Pretty soon you’ll be making “Angsty British Military Zombie Sitcoms for Kids 8-9 Years Old.” But with the help of Netflix’s genres algorithm, at least you’ll know what that audience likes.

Eye Tracking Reveals New YouTube Thumbnail Tricks

Mashable and EyeTrackShop did a study of several social media sites and buried in the data are two eye tracking studies on the YouTube homepage.

There’s little debate that thumbnails are critical to a video’s performance and this study punctuates that (especially in terms of subscribers, who get your videos through their homepage). But the study also reveals a little wisdom about what kinds of thumbnails specifically perform the best in a competitive environment. Here’s what you’ll notice:

  • All of the top thumbnails contained faces and humans. The most effective ones were close-ups.
  • The 3 most effective thumbnails featured women.
  • The most effective thumbnail, by far, featured a close up on a woman and what appears to be a bright red heart.
  • Most of the top 6 thumbnails had a high-contrast background in either black or white. Two of the top 3 thumbnails were actually completely in high-contrast black-and-white. Black-and-white thumbnails aren’t widely used so this is a really interesting discovery.
  • The least effective thumbnails appeared to be pulled from “bootlegged” footage from TV or a movie.
  • Thumbnail effectiveness trumps upload order and probably even title in terms of fixation.
  • It appears that after a user sees a thumbnail, they read the title of the video.

Another interesting note — people are quite likely to fixate on their own profile icon and the adjacent functions there near the top of the page — comments and inbox. So, don’t count those out as effective ways to reach an audience.

YouTube’s Secret New Related Videos Design

YouTube is occasionally showing users a new, re-designed related videos grid. You won’t see it at the end of every video (YT is probably just testing it), so here’s a peek.
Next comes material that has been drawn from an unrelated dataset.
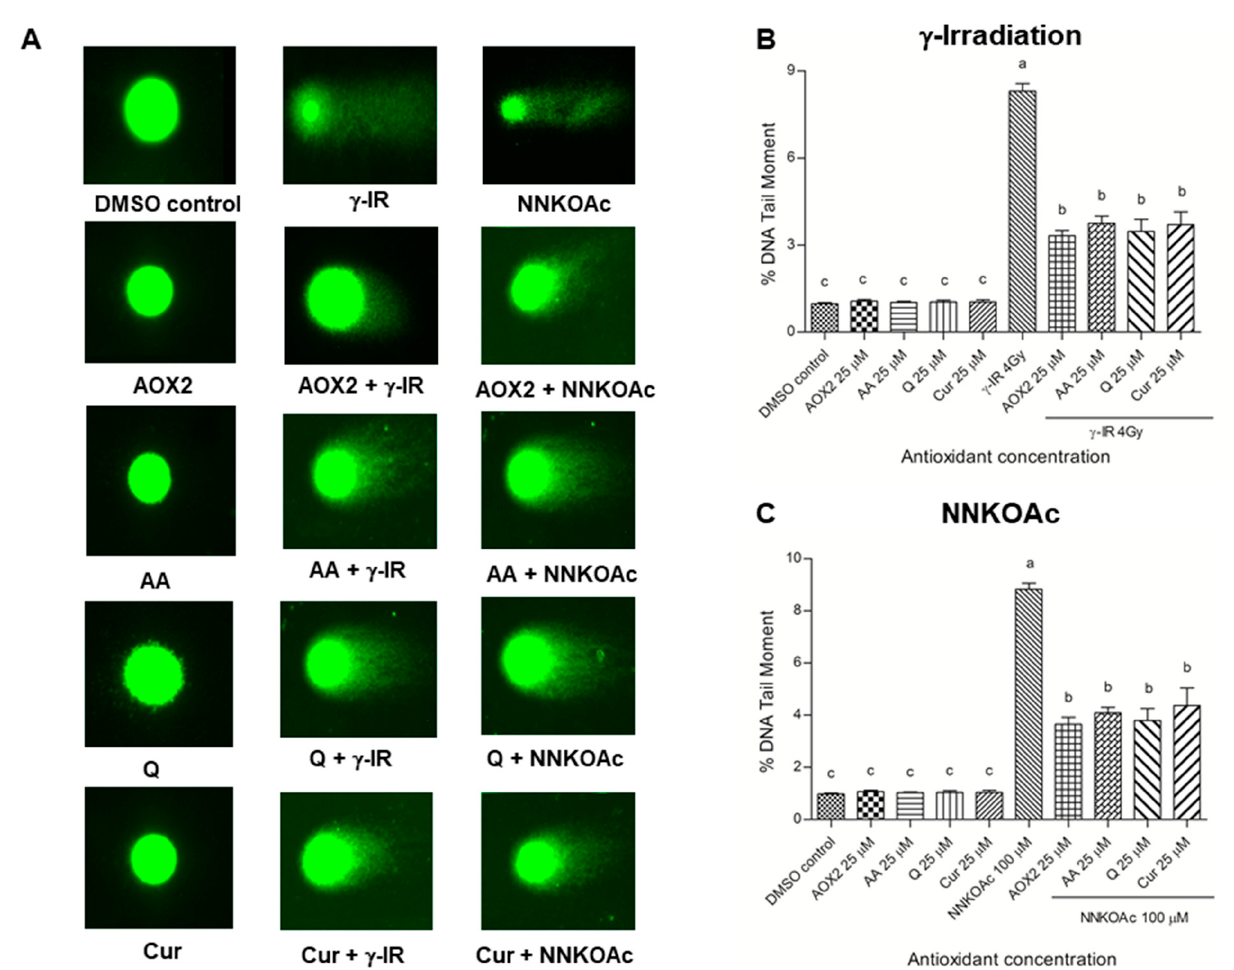
Figure 6. DNA tail damage in BEAS-2B cells that were exposed to γ -irradiation or carcinogen NNKOAc with or without pre-treatment of antioxidants. The cells were stained with CYGREEN ® dye and imaged by fluorescence microscopy ( A ). DNA single-strand break was reduced by pre- exposure to tested antioxidants in γ -irradiation ( B ) or carcinogen ( C ) induced BEAS-2B cells. DNA single-strand break was determined as % DNA tail moment measured by comet assay. Quantification was performed for at least 30 comets that were photographed using fluorescence microscopy. Experimental values are mean ± SD of three independent experiments in triplicate. One-way analysis of variance was performed with Tukey’s pairwise comparison. Means that share the same letter are not significantly different at p ≤ 0.05. Abbreviations: AOX2, dietary antioxidant formulation-2; AA, ascorbic acid; Q, quercetin; Cur, curcumin; DMSO, dimethyl sulfoxide; γ -IR, γ -irradiation.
I’ve seen lots of eye-tracking studies on video sites and users BURN the frame where the video is, so end cards like this get a really high click-through-rate. This is valuable real estate. Notice that share functions are much more hidden than before. YouTube is trying to encourage users to engage in longer viewing sessions — focusing them on watching another video rather than sharing, replaying or embedding. But sometimes giving users too many choices like this results in a poorer aggregate CTR, so we’ll see where this goes.

YouTube recently acquired Next New Networks and folded them into a “lab” part of the company focused on improving the platform for creators. This new design looks EERILY similar to the end cards that Next New puts at the end of each of their videos. Something tells me they had a part in this…

The main difference is that Next New’s end card is animated; the videos are playing versus the still thumbnails in YouTube’s design. This might up the CTR. But still — given the new redesign, is it worth creating end cards any more?

Update: Looks like this “end-screen” is here to stay. YouTube just announced it.